In verses 13-17 we see one of the accounts where Jesus went into the temple to demonstrate His outrage as to what they were doing in His Father’s house. We are reminded that our body is a temple in which the spirit of God resides. What allowances do we make within these temples? Do we allow for merchandising that is contrary to the things of God? This is why the Baptism of the Holy Spirit is a must in the life of all believers. What Jesus is doing here presents to us a picture of the future ministry of the Holy Spirit in our lives. We need to give access and permission to the Holy Spirit to do a similar work within us. The outrage that Jesus expressed needs to be the demeanour we exhibit in the stewardship of our temple. This event will take place again in the last week of the Lord’s earthly ministry.
The people then asked Jesus for a sign in regard to the things that He was doing.
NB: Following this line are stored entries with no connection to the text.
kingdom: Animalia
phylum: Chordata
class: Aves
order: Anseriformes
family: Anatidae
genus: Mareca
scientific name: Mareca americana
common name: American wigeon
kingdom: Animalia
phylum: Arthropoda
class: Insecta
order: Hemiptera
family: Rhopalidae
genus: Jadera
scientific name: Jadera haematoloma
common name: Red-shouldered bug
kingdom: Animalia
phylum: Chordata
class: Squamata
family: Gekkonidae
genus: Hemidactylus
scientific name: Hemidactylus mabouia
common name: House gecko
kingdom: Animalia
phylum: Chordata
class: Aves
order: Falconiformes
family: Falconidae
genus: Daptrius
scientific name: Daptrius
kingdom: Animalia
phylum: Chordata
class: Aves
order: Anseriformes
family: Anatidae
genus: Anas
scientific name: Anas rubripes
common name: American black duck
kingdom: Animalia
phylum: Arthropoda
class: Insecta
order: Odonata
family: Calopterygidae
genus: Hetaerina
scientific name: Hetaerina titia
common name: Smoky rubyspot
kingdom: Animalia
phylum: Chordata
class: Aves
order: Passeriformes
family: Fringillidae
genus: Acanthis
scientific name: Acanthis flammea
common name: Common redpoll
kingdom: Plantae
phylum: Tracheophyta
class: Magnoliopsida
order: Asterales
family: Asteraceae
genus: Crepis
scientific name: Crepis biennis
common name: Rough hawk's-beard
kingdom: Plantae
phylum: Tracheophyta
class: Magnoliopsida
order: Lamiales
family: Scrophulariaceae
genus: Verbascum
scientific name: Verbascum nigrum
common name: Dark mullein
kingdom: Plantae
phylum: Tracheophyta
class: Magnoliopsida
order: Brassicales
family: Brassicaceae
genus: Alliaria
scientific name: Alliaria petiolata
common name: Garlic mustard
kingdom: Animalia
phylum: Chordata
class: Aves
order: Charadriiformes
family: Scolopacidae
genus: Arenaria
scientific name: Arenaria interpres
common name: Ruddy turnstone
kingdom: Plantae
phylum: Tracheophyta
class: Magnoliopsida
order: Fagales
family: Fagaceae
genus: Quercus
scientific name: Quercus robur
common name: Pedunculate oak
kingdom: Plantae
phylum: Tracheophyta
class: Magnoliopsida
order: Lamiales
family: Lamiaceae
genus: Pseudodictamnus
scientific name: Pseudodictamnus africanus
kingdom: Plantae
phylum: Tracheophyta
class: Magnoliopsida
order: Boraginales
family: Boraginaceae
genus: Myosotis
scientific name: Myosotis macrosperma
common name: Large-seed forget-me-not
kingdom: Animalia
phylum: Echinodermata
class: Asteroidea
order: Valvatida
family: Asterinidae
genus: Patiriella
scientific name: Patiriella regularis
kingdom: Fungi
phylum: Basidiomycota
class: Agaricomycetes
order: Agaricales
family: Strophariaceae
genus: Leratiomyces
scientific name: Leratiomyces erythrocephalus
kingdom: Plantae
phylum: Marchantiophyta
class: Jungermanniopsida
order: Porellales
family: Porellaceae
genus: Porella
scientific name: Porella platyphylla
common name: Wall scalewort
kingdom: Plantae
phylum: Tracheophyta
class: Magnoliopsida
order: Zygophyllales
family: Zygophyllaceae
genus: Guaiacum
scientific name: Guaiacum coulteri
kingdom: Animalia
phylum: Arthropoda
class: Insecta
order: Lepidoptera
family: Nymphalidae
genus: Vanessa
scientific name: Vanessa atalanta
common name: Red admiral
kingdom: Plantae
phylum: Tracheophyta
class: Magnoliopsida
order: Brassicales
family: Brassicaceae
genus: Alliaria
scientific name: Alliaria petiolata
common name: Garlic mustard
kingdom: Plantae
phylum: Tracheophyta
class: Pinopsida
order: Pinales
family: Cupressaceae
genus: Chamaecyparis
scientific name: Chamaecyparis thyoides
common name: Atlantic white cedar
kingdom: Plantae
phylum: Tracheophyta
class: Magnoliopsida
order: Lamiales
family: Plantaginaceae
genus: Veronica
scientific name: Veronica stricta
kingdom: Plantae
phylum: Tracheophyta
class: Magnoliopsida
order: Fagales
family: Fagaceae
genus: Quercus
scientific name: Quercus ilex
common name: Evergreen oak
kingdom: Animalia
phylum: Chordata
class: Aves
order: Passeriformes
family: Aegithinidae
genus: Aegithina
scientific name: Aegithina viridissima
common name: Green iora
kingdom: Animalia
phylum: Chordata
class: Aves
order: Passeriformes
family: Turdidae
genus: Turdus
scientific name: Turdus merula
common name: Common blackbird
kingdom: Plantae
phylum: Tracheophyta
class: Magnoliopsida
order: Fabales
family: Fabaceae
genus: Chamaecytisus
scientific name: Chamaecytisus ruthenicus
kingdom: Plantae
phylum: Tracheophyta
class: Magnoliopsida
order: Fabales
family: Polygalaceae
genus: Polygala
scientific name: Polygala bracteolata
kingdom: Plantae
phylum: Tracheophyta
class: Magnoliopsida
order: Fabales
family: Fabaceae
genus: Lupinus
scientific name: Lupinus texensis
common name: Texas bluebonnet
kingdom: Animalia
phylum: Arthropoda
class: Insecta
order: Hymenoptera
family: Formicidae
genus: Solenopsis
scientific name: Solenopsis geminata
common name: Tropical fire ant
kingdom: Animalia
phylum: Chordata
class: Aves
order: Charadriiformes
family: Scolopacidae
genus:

The Lord then turns the attention once again to the temple. He makes a statement about Himself when He says “Destroy this temple, and in three days I will raise it up” (vs 19). There are two vivid points that the Lord was making to the people with this statement. First, He was referring to Himself regarding His death and resurrection. Second, He was referring back to the temple and what He had just done. The temple the Jews were thinking of was the physical building but Jesus was speaking of the temple of the body. This did not make much sense to them at the time but it would later after Jesus would rise from the dead. It would make even more sense when the Apostle Paul speaks to our body as being the temple of the Holy Spirit (1 Cor 6:19). John 2 has many messages but it is an introduction to miracles, to the fact that the best is reserved for the last which will all be accomplished by the Holy Spirit, who would be given in His fullness after Jesus ascends and takes His place upon the throne.